Room Paint Coverage Calculator
Calculate exactly how much paint you need for a room.
Enter dimensions, number of coats, and ceiling preference to get gallons needed and estimated cost.
The basic math
wall area = 2 × (length + width) × height − doors and windows coverage per gallon ≈ 350 sq ft (one coat, smooth surface) gallons needed = (wall area × number of coats) ÷ 350
Always round up. A 12×15 foot bedroom with 9 ft ceilings, one door, two windows, painted in two coats:
- Wall area: 2 × (12+15) × 9 = 486 sq ft
- Minus 1 × 20 (door) + 2 × 15 (windows) = 436 sq ft net
- Two coats: 872 sq ft of coverage needed
- Gallons: 872 ÷ 350 = 2.49
- Add 10% waste: 3 gallons (always round up)

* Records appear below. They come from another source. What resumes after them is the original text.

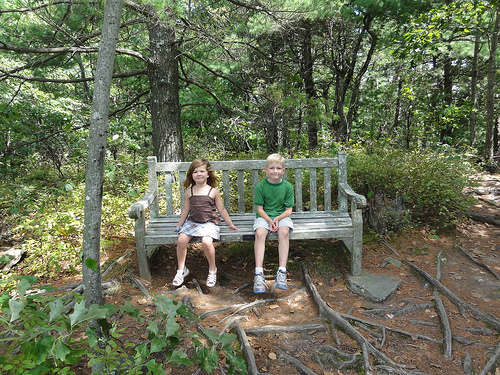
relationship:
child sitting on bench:
[172, 158, 239, 287] [131, 147, 370, 289]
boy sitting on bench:
[252, 153, 294, 294] [131, 147, 370, 289]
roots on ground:
[1, 162, 498, 373] [2, 151, 495, 371]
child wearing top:
[172, 158, 239, 287] [186, 185, 216, 222]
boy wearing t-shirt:
[252, 153, 297, 292] [237, 147, 304, 224]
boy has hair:
[252, 153, 294, 294] [263, 155, 285, 170]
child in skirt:
[172, 158, 239, 287] [178, 218, 221, 241]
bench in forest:
[128, 151, 368, 281] [0, 0, 498, 374]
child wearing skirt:
[172, 158, 239, 287] [173, 221, 218, 243]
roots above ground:
[0, 210, 500, 373] [2, 151, 495, 371]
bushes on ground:
[358, 138, 462, 224] [2, 151, 495, 371]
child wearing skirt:
[172, 158, 239, 287] [180, 216, 220, 238]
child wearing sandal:
[172, 158, 239, 287] [204, 269, 217, 289]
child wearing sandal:
[172, 158, 239, 287] [172, 264, 190, 287]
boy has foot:
[252, 153, 294, 294] [275, 272, 288, 292]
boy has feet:
[252, 153, 294, 294] [251, 266, 268, 292]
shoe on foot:
[275, 269, 289, 291] [275, 272, 288, 292]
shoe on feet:
[253, 273, 267, 298] [251, 266, 268, 292]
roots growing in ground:
[0, 210, 500, 373] [2, 151, 495, 371]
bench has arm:
[131, 147, 370, 289] [336, 178, 372, 210]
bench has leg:
[131, 147, 370, 289] [351, 205, 365, 279]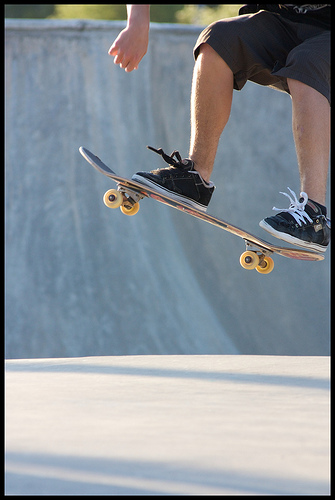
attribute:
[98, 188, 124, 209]
wheels — yellow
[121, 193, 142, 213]
wheels — yellow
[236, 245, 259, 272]
wheels — yellow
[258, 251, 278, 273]
wheels — yellow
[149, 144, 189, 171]
laces — black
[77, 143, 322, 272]
skateboard — concrete, park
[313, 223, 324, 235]
tag — red and white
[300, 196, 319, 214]
tag — red and white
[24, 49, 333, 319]
concrete barrier — gray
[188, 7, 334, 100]
shorts — black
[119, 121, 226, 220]
shoe — black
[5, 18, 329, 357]
wall — ramp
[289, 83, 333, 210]
leg — hairy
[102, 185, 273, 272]
wheels — white, plain, skateboard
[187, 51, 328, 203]
legs — bare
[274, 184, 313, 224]
lace — white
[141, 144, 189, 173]
shoe lace — black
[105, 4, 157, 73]
hand — person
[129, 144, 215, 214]
shoes — black, skate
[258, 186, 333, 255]
shoes — black, skate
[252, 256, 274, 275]
wheel — yellow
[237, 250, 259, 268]
wheel — yellow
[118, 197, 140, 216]
wheel — yellow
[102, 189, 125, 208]
wheel — yellow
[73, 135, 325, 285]
skateboard — black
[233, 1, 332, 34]
t-shirt — black, white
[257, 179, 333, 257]
shoe — black, tennis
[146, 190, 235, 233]
accents — red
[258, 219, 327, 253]
bottom — white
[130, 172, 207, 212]
bottom — white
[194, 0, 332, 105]
shorts — black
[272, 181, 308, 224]
lace — white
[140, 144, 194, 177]
lace — black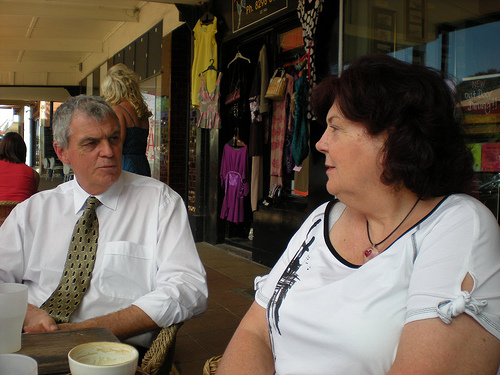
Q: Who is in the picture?
A: A man and a woman.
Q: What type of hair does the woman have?
A: Black.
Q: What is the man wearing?
A: A tie.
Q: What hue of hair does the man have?
A: Gray.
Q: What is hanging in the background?
A: Clothes.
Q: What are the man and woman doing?
A: Talking.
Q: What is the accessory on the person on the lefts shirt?
A: Tie.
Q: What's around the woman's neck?
A: Necklace.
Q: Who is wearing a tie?
A: The man.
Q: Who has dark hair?
A: The woman.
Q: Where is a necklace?
A: Around woman's neck.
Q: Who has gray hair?
A: A man.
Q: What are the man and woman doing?
A: Talking.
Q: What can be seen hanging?
A: Dresses and purses.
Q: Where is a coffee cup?
A: On the table.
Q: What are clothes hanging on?
A: Hangers.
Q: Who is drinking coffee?
A: People.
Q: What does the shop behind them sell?
A: Clothing.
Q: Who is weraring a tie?
A: Man.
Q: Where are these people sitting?
A: Cafe.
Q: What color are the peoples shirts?
A: White.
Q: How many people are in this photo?
A: Four.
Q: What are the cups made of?
A: Styrofoam.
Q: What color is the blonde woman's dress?
A: Blue.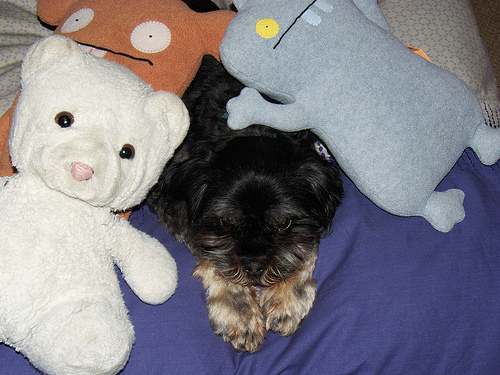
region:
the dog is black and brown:
[178, 146, 413, 373]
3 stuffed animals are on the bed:
[13, 5, 482, 248]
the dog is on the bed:
[159, 123, 478, 364]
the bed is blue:
[332, 181, 491, 357]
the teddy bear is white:
[8, 54, 260, 366]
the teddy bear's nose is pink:
[52, 159, 161, 233]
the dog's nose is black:
[236, 255, 292, 292]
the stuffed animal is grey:
[226, 3, 497, 220]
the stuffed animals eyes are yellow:
[242, 16, 327, 80]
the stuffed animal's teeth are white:
[287, 5, 452, 60]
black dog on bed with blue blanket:
[107, 60, 411, 372]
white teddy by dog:
[25, 32, 357, 354]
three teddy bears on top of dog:
[17, 8, 428, 338]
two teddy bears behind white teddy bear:
[32, 12, 430, 172]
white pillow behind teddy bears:
[217, 2, 491, 84]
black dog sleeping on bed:
[118, 102, 418, 362]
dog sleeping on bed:
[32, 27, 432, 287]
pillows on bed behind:
[4, 4, 299, 146]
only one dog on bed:
[117, 84, 362, 374]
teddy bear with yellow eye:
[220, 11, 434, 81]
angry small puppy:
[170, 156, 347, 328]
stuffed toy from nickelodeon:
[247, 2, 484, 205]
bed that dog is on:
[342, 224, 456, 323]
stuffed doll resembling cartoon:
[70, 4, 189, 66]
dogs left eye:
[255, 195, 295, 245]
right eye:
[203, 180, 227, 239]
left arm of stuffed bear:
[114, 227, 206, 312]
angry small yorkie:
[190, 170, 385, 305]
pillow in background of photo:
[387, 2, 481, 37]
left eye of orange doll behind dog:
[126, 8, 187, 71]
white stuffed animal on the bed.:
[32, 88, 141, 245]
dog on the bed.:
[202, 156, 317, 316]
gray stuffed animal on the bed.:
[302, 23, 415, 148]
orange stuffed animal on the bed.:
[84, 19, 193, 41]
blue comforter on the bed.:
[360, 257, 445, 344]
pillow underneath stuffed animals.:
[416, 7, 463, 45]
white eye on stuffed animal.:
[132, 23, 169, 50]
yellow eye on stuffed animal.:
[257, 19, 278, 36]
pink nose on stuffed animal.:
[71, 162, 96, 179]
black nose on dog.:
[233, 261, 266, 283]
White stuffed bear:
[0, 40, 187, 372]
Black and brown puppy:
[163, 143, 350, 348]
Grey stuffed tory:
[230, 0, 494, 128]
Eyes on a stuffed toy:
[47, 3, 229, 49]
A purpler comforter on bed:
[312, 242, 494, 373]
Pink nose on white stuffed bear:
[52, 155, 116, 195]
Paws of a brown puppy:
[199, 277, 335, 357]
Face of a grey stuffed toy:
[240, 0, 362, 78]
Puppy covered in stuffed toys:
[15, 3, 447, 350]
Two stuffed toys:
[2, 0, 193, 374]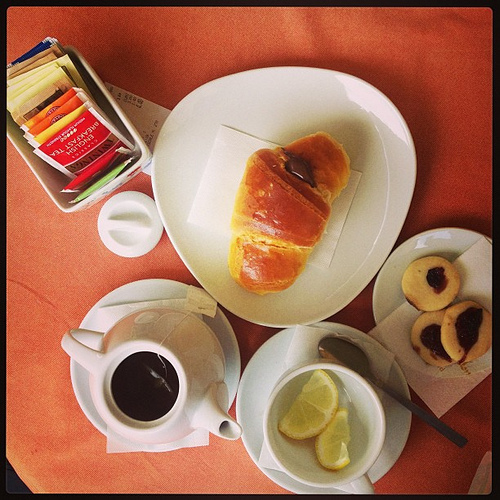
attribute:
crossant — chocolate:
[214, 109, 359, 301]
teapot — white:
[64, 309, 234, 441]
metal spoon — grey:
[316, 333, 471, 450]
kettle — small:
[56, 290, 241, 490]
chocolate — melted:
[288, 150, 311, 186]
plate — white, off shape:
[149, 65, 418, 330]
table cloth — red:
[427, 17, 476, 177]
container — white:
[4, 39, 151, 212]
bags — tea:
[4, 40, 138, 204]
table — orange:
[0, 22, 482, 492]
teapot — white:
[59, 304, 242, 442]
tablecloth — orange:
[11, 10, 481, 493]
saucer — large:
[150, 63, 418, 328]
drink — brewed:
[110, 350, 177, 422]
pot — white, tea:
[58, 307, 243, 443]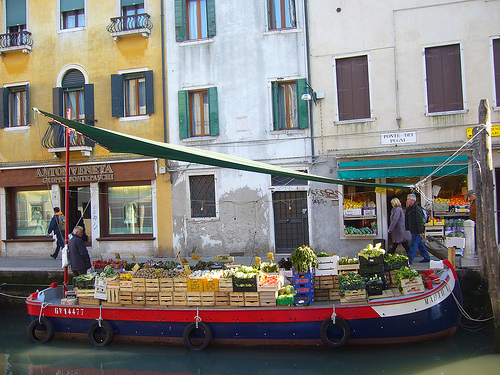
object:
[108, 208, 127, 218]
window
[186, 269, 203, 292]
carton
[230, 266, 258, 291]
carton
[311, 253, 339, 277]
carton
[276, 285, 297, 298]
produce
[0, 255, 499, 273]
road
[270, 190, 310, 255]
door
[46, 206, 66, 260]
man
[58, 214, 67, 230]
backpack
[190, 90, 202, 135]
window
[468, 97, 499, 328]
pole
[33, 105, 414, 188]
tarp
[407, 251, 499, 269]
dock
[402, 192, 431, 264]
man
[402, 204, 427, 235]
jacket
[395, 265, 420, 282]
produce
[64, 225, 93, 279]
man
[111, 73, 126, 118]
shutter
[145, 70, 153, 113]
shutter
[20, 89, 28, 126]
shutter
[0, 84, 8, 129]
shutter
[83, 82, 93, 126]
shutter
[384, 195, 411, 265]
woman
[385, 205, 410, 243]
grey coat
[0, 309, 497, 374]
river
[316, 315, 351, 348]
tire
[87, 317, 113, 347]
tire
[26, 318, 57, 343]
tire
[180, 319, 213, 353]
tire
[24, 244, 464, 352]
boat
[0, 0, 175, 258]
building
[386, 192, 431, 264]
couple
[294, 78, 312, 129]
window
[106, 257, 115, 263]
food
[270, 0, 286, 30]
shutter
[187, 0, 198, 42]
shutter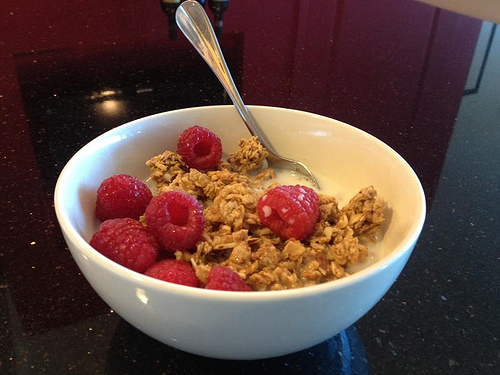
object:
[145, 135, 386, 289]
granola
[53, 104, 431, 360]
bowl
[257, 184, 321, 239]
raspberry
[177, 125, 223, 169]
raspberry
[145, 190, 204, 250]
raspberry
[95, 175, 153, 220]
raspberry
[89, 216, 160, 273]
raspberry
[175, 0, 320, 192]
spoon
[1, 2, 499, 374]
counter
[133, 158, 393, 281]
milk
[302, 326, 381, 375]
reflection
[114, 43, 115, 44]
specks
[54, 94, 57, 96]
specks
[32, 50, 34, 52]
specks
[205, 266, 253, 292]
raspberry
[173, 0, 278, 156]
handle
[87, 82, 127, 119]
reflection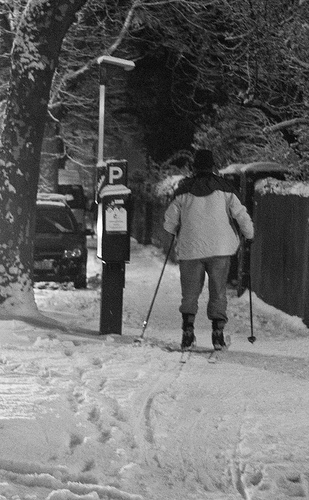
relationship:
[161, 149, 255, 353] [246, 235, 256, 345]
man skiing ski pole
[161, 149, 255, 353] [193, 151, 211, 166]
man skiing hat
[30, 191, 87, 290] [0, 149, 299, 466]
car facing camera.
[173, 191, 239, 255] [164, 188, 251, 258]
back of winter coat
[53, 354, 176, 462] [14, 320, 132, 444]
marks on ground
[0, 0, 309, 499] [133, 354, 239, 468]
snow on ground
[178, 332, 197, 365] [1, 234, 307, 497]
skis on ground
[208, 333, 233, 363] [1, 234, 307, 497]
skis on ground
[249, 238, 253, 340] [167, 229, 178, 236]
pole in hand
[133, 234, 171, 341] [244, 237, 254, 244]
ski pole in hand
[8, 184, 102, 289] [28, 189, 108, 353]
car in snow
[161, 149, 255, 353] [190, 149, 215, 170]
man wearing hat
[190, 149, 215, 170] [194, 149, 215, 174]
hat on head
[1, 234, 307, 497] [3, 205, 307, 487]
ground covered in snow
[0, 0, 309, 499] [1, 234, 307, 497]
snow on ground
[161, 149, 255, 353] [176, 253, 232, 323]
man wearing pants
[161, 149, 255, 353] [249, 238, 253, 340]
man holding pole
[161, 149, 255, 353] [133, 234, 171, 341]
man holding ski pole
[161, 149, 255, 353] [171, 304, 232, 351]
man wearing boots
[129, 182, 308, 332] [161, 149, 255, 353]
fence to right of man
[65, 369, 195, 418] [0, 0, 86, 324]
snow on tree trnk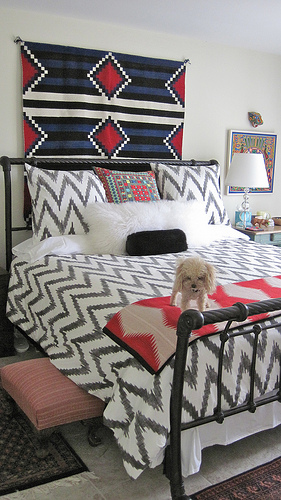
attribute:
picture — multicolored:
[226, 130, 277, 193]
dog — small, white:
[152, 255, 233, 305]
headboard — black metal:
[61, 127, 239, 167]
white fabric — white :
[82, 196, 205, 232]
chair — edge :
[44, 395, 50, 413]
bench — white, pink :
[8, 356, 100, 430]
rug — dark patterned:
[4, 384, 94, 498]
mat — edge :
[5, 394, 102, 493]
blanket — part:
[100, 248, 278, 379]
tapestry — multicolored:
[18, 36, 190, 226]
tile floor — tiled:
[10, 425, 280, 495]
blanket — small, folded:
[102, 275, 279, 375]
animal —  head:
[165, 252, 221, 318]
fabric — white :
[20, 32, 193, 165]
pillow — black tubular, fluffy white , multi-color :
[95, 161, 218, 245]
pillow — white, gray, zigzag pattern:
[152, 160, 227, 226]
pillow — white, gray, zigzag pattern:
[27, 161, 103, 240]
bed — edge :
[5, 160, 279, 494]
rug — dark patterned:
[186, 456, 280, 495]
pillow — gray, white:
[19, 160, 109, 245]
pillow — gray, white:
[149, 154, 236, 229]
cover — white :
[6, 237, 280, 479]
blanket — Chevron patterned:
[6, 238, 280, 477]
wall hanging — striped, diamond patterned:
[12, 35, 189, 159]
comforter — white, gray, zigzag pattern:
[6, 238, 280, 479]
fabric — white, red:
[103, 275, 280, 376]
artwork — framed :
[171, 314, 263, 498]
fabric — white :
[48, 242, 70, 251]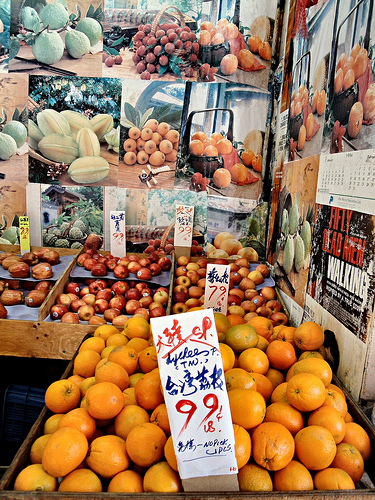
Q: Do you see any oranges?
A: Yes, there are oranges.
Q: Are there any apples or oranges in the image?
A: Yes, there are oranges.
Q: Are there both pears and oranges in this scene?
A: Yes, there are both oranges and a pear.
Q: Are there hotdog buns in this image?
A: No, there are no hotdog buns.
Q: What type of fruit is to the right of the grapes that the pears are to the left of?
A: The fruits are oranges.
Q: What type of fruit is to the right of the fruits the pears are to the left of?
A: The fruits are oranges.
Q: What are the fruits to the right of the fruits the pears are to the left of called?
A: The fruits are oranges.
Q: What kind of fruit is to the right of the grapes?
A: The fruits are oranges.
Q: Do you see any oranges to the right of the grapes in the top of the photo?
A: Yes, there are oranges to the right of the grapes.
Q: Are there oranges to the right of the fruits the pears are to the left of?
A: Yes, there are oranges to the right of the grapes.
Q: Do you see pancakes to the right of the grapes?
A: No, there are oranges to the right of the grapes.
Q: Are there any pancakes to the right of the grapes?
A: No, there are oranges to the right of the grapes.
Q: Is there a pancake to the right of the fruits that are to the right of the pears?
A: No, there are oranges to the right of the grapes.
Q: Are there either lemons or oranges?
A: Yes, there are oranges.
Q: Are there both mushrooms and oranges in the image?
A: No, there are oranges but no mushrooms.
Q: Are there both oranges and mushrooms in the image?
A: No, there are oranges but no mushrooms.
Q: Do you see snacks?
A: No, there are no snacks.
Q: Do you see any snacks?
A: No, there are no snacks.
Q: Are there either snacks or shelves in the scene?
A: No, there are no snacks or shelves.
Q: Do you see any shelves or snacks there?
A: No, there are no snacks or shelves.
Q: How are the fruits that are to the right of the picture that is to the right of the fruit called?
A: The fruits are oranges.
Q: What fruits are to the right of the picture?
A: The fruits are oranges.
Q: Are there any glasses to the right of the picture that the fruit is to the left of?
A: No, there are oranges to the right of the picture.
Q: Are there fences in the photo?
A: No, there are no fences.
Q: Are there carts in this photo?
A: No, there are no carts.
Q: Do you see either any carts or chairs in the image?
A: No, there are no carts or chairs.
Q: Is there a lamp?
A: No, there are no lamps.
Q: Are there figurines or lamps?
A: No, there are no lamps or figurines.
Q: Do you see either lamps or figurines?
A: No, there are no lamps or figurines.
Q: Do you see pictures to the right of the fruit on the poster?
A: Yes, there is a picture to the right of the fruit.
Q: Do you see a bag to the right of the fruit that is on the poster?
A: No, there is a picture to the right of the fruit.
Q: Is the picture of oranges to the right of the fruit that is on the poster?
A: Yes, the picture is to the right of the fruit.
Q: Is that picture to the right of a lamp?
A: No, the picture is to the right of the fruit.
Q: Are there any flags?
A: No, there are no flags.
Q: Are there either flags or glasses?
A: No, there are no flags or glasses.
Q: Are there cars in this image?
A: No, there are no cars.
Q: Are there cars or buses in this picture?
A: No, there are no cars or buses.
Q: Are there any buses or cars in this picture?
A: No, there are no cars or buses.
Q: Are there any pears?
A: Yes, there are pears.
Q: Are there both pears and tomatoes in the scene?
A: No, there are pears but no tomatoes.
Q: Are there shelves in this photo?
A: No, there are no shelves.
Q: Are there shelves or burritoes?
A: No, there are no shelves or burritoes.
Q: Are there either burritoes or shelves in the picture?
A: No, there are no shelves or burritoes.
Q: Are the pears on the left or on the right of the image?
A: The pears are on the left of the image.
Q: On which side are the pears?
A: The pears are on the left of the image.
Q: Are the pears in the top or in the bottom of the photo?
A: The pears are in the top of the image.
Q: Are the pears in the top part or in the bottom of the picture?
A: The pears are in the top of the image.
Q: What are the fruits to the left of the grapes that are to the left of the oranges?
A: The fruits are pears.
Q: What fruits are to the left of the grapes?
A: The fruits are pears.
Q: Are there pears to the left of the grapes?
A: Yes, there are pears to the left of the grapes.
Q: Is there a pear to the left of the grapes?
A: Yes, there are pears to the left of the grapes.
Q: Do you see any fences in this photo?
A: No, there are no fences.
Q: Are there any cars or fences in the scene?
A: No, there are no fences or cars.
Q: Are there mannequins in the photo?
A: No, there are no mannequins.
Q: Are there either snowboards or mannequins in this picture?
A: No, there are no mannequins or snowboards.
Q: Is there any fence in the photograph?
A: No, there are no fences.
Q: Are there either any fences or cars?
A: No, there are no fences or cars.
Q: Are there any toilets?
A: No, there are no toilets.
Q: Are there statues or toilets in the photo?
A: No, there are no toilets or statues.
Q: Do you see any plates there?
A: No, there are no plates.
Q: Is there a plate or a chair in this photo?
A: No, there are no plates or chairs.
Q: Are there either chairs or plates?
A: No, there are no plates or chairs.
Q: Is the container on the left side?
A: Yes, the container is on the left of the image.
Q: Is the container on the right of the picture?
A: No, the container is on the left of the image.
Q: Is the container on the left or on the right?
A: The container is on the left of the image.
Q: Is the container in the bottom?
A: Yes, the container is in the bottom of the image.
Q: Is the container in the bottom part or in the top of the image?
A: The container is in the bottom of the image.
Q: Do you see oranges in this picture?
A: Yes, there are oranges.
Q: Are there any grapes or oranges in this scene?
A: Yes, there are oranges.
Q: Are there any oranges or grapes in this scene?
A: Yes, there are oranges.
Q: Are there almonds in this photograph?
A: No, there are no almonds.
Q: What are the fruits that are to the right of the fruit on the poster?
A: The fruits are oranges.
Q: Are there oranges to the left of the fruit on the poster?
A: No, the oranges are to the right of the fruit.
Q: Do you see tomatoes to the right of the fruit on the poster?
A: No, there are oranges to the right of the fruit.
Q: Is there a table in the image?
A: Yes, there is a table.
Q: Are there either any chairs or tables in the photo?
A: Yes, there is a table.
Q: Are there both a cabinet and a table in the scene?
A: No, there is a table but no cabinets.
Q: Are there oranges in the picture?
A: Yes, there are oranges.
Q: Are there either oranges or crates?
A: Yes, there are oranges.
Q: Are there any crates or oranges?
A: Yes, there are oranges.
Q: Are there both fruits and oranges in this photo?
A: Yes, there are both oranges and fruits.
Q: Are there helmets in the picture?
A: No, there are no helmets.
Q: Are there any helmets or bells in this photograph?
A: No, there are no helmets or bells.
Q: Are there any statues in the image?
A: No, there are no statues.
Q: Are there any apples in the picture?
A: Yes, there are apples.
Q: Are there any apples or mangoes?
A: Yes, there are apples.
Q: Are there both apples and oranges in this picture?
A: Yes, there are both apples and oranges.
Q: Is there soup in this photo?
A: No, there is no soup.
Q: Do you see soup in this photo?
A: No, there is no soup.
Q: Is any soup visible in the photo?
A: No, there is no soup.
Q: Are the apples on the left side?
A: Yes, the apples are on the left of the image.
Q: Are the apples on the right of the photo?
A: No, the apples are on the left of the image.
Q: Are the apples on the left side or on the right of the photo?
A: The apples are on the left of the image.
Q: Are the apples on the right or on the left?
A: The apples are on the left of the image.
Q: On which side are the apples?
A: The apples are on the left of the image.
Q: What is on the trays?
A: The apples are on the trays.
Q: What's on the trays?
A: The apples are on the trays.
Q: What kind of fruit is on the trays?
A: The fruits are apples.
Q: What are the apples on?
A: The apples are on the trays.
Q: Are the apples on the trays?
A: Yes, the apples are on the trays.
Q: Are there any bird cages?
A: No, there are no bird cages.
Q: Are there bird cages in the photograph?
A: No, there are no bird cages.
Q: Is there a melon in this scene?
A: Yes, there are melons.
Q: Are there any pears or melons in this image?
A: Yes, there are melons.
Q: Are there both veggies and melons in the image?
A: No, there are melons but no vegetables.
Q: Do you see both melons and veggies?
A: No, there are melons but no vegetables.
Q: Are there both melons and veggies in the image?
A: No, there are melons but no vegetables.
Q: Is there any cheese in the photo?
A: No, there is no cheese.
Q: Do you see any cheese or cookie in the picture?
A: No, there are no cheese or cookies.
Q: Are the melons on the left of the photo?
A: Yes, the melons are on the left of the image.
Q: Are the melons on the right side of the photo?
A: No, the melons are on the left of the image.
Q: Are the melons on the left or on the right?
A: The melons are on the left of the image.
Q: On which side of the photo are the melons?
A: The melons are on the left of the image.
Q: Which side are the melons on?
A: The melons are on the left of the image.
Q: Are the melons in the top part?
A: Yes, the melons are in the top of the image.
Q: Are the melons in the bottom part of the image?
A: No, the melons are in the top of the image.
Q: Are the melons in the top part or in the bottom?
A: The melons are in the top of the image.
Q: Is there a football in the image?
A: No, there are no footballs.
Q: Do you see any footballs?
A: No, there are no footballs.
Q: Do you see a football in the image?
A: No, there are no footballs.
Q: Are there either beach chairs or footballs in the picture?
A: No, there are no footballs or beach chairs.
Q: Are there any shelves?
A: No, there are no shelves.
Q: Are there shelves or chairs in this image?
A: No, there are no shelves or chairs.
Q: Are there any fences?
A: No, there are no fences.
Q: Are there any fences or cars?
A: No, there are no fences or cars.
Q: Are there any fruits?
A: Yes, there is a fruit.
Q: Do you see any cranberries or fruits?
A: Yes, there is a fruit.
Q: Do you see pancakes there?
A: No, there are no pancakes.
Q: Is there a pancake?
A: No, there are no pancakes.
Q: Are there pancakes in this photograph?
A: No, there are no pancakes.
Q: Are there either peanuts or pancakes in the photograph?
A: No, there are no pancakes or peanuts.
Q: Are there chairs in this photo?
A: No, there are no chairs.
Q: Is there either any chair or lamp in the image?
A: No, there are no chairs or lamps.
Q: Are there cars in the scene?
A: No, there are no cars.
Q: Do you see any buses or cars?
A: No, there are no cars or buses.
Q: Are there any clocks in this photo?
A: No, there are no clocks.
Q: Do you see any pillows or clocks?
A: No, there are no clocks or pillows.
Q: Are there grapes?
A: Yes, there are grapes.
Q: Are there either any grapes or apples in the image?
A: Yes, there are grapes.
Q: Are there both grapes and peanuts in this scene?
A: No, there are grapes but no peanuts.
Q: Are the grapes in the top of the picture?
A: Yes, the grapes are in the top of the image.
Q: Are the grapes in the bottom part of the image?
A: No, the grapes are in the top of the image.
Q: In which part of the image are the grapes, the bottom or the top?
A: The grapes are in the top of the image.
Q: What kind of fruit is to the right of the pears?
A: The fruits are grapes.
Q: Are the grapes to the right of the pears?
A: Yes, the grapes are to the right of the pears.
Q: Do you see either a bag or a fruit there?
A: Yes, there is a fruit.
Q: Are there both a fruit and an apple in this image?
A: Yes, there are both a fruit and an apple.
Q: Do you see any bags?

The 350 sq ft rule is optimistic
Paint cans say “covers 400 sq ft” because that’s the lab number. In reality, with cutting in, roller absorption, drying-too-fast in summer, or stippling over textured drywall, you get closer to 300 to 350 sq ft per gallon. Old plaster, raw drywall, and dark-to-light color changes drink paint at 250 sq ft/gallon. Plan conservatively.
When you need more than two coats
- Dark color over white: usually fine in two coats, but reds and yellows often need three (they’re translucent pigments)
- White over dark: almost always three coats. Use a tinted primer first to cut a coat off
- New drywall: PVA primer + 2 coats of paint
- Glossy surface being painted with flat: prime first or paint will streak
- Smoke or water damage: shellac-based primer (Zinsser BIN), then 2 coats
Real coverage by paint type
| Paint type | Sq ft per gallon (one coat) |
|---|---|
| Standard interior latex (eggshell, satin) | 320 to 380 |
| Premium interior latex | 350 to 400 |
| Flat ceiling paint | 380 to 420 |
| Primer | 250 to 300 |
| Exterior latex | 280 to 320 |
| Stain | 200 to 300 (varies hugely by wood porosity) |
| Spray paint (per 12 oz can) | 15 to 25 sq ft |
Door and window deductions — keep them simple
The standard adjustments most contractors use:
- Door: 20 sq ft (covers a 3’ × 6'8" door + trim allowance)
- Window: 15 sq ft (standard 3’ × 5')
- Sliding glass door: 40 sq ft
- Closet door (bi-fold): 12 sq ft
- Built-in bookcase: roughly its face area
Some painters skip deductions entirely on small openings — they figure the leftover paint covers touch-ups anyway. Fine for small jobs; not fine for a large wall with multiple windows.
Why buying the right amount matters more than you think
Paint stores can usually re-mix a custom color, but never identically. Tint formulas drift slightly between batches even from the same store. If you run out mid-job and have to buy another gallon a week later, the new paint can show as a faintly different shade on the wall — especially in raking sunlight. Always buy a full gallon extra over the calculator’s number for one-coat surfaces, half a gallon extra on two-coat jobs. Keep the leftover for touch-ups; the can lasts 2 to 5 years sealed properly.
Sample sizes — the smartest $4 you’ll spend
Most paint stores sell 8 oz sample pots. Paint a 2×2 ft swatch on the wall, then look at it morning, noon, and night before committing to 3 gallons of a color. Wall paint looks very different from the chip in store lighting. Most professional painters do this routinely; most homeowners skip it and regret it.
Pricing rough guide (2024 US)
| Tier | Price per gallon | Examples |
|---|---|---|
| Budget | $20 to $30 | Glidden, Behr Premium Plus |
| Mid | $35 to $55 | Behr Marquee, Sherwin-Williams ProClassic |
| Premium | $55 to $90 | Benjamin Moore Aura, Farrow & Ball Estate |
| Designer | $100+ | Farrow & Ball Modern Emulsion, specialty finishes |
A 3-gallon bedroom job at mid-tier paint costs $105 to $165 plus brushes, rollers, drop cloths, painter’s tape, and primer if needed. Budget another $50 to $100 in supplies if you don’t have them already.
The bigger time sink than you expect
Most DIY painters underestimate prep time by 50 to 100%. Filling holes, sanding, taping, cleaning, removing outlet covers — that’s typically half the total job. Actual rolling and cutting in is faster than the prep. Block out a full weekend for a single room, not a Saturday afternoon.